Ketika acara dimulai, sejumlah gelas disusun di atas meja. Salah
satunya berisi air. kemudian Geller diminta untuk menebak gelas mana
yang berisi air. Atraksi ini disebut Hand Dowsing.
Geller gagal melakukan aksinya.
Acara tahun 1973 itu dianggap sebagai awal kejatuhannya.
Pada tahun 1996, Geller sedang berada di sebuah acara bernama Noel's
House Party. Tanpa diketahui Geller, sebuah kamera tersembunyi
ditempatkan di ruangan itu. Lalu, ketika saatnya Geller diminta
melakukan aksi membengkokkan sendok, ia tertangkap kamera itu sedang
membengkokkan sendok dengan kedua tangannya sambil berdiri, lalu
menunjukkan kalau seakan-akan ia telah membengkokkannya dengan pikiran.
Terungkapnya berbagai trik ini membuat seorang pengusaha bernama Gerald
Fleming menawarkan hadiah 250.000 poundsterling jika Geller dapat
membengkokkan sendok dalam kondisi yang diatur oleh orang lain. Hadiah
ini masih belum diklaim oleh Geller hingga saat ini.
James Randi bahkan bertindak lebih jauh. Ia menawarkan hadiah 1.000.000
dolar Amerika jika ada orang yang bisa melakukan psychokinesis atau
kemampuan paranormal lainnya dalam kondisi yang telah disepakati
bersama. Hadiah ini pun belum berhasil diklaim oleh siapapun hingga
saat ini.
Ketiadaan bukti ini juga dikonfirmasi oleh United States National
Academy of Sciences yang menyelidiki fenomena Psychokinesis atas
permintaan Institut penelitian militer Amerika. Pada tahun 1986, mereka
menyimpulkan kalau tidak ditemukan adanya bukti ilmiah mengenai
keberadaan kemampuan psychokinesis pada manusia.

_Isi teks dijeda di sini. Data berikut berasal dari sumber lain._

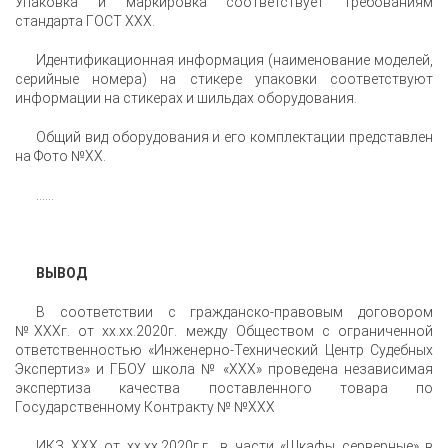
Упаковка и маркировка соответствует требованиям
стандарта ГОСТ XXX.
Идентификационная информация (наименование моделей,
серийные номера) на стикере упаковки соответствуют
информации на стикерах и шильдах оборудования.
Общий вид оборудования и его комплектации представлен
на Фото №ХХ.
......
ВЫВОД
В соответствии с гражданско-правовым договором
№XXXг. от xx.xx.2020г. между Обществом с ограниченной
ответственностью «Инженерно-Технический Центр Судебных
Экспертиз» и ГБОУ школа № «XXX» проведена независимая
экспертиза качества поставленного товара по
Государственному Контракту № №XXX
ИКЗ XXX от xx.xx.2020г.г., в части «Шкафы серверные» в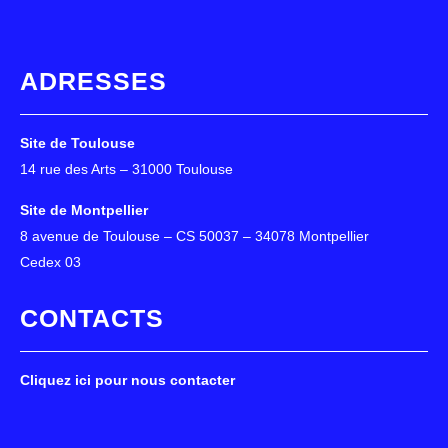
ADRESSES
Site de Toulouse
14 rue des Arts – 31000 Toulouse
Site de Montpellier
8 avenue de Toulouse – CS 50037 – 34078 Montpellier
Cedex 03
CONTACTS
Cliquez ici pour nous contacter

Bisakah kita membuktikannya?
Secara pribadi, saya percaya dengan keberadaan kemampuan ini. Namun,
pertanyaannya adalah : bisakah kita membuktikannya secara ilmiah?
Dapatkah kita mengklaim kalau telekinesis adalah kemampuan alami manusia yang tersembunyi?
Jika dapat, maka pertanyaan selanjutnya adalah: Bisakah kita melakukannya dalam kondisi yang telah diatur oleh pihak lain?
Ataukah kemampuan telekinesis memang berhubungan dengan kemampuan
supranatural yang berhubungan dengan aktifitas roh? Bukankah roh bisa
menggerakkan benda seperti yang terlihat di fenomena poltergeist? Jika
ini kasusnya, maka saya rasa, wajar jika kita tidak bisa membuktikannya
secara ilmiah.
Hadiah 1.000.000 dolar yang dijanjikan James Randy Foundation masih
berlaku hingga saat ini. Jika kalian merasa memiliki kemampuan
paranormal atau Psychokinesis yang sejati, kalian bisa menghubungi
James Randi untuk menunjukkan kemampuan kalian. Mungkin kalian bisa
memenangkan hadiah tersebut dan menjadi milyarder yang baru.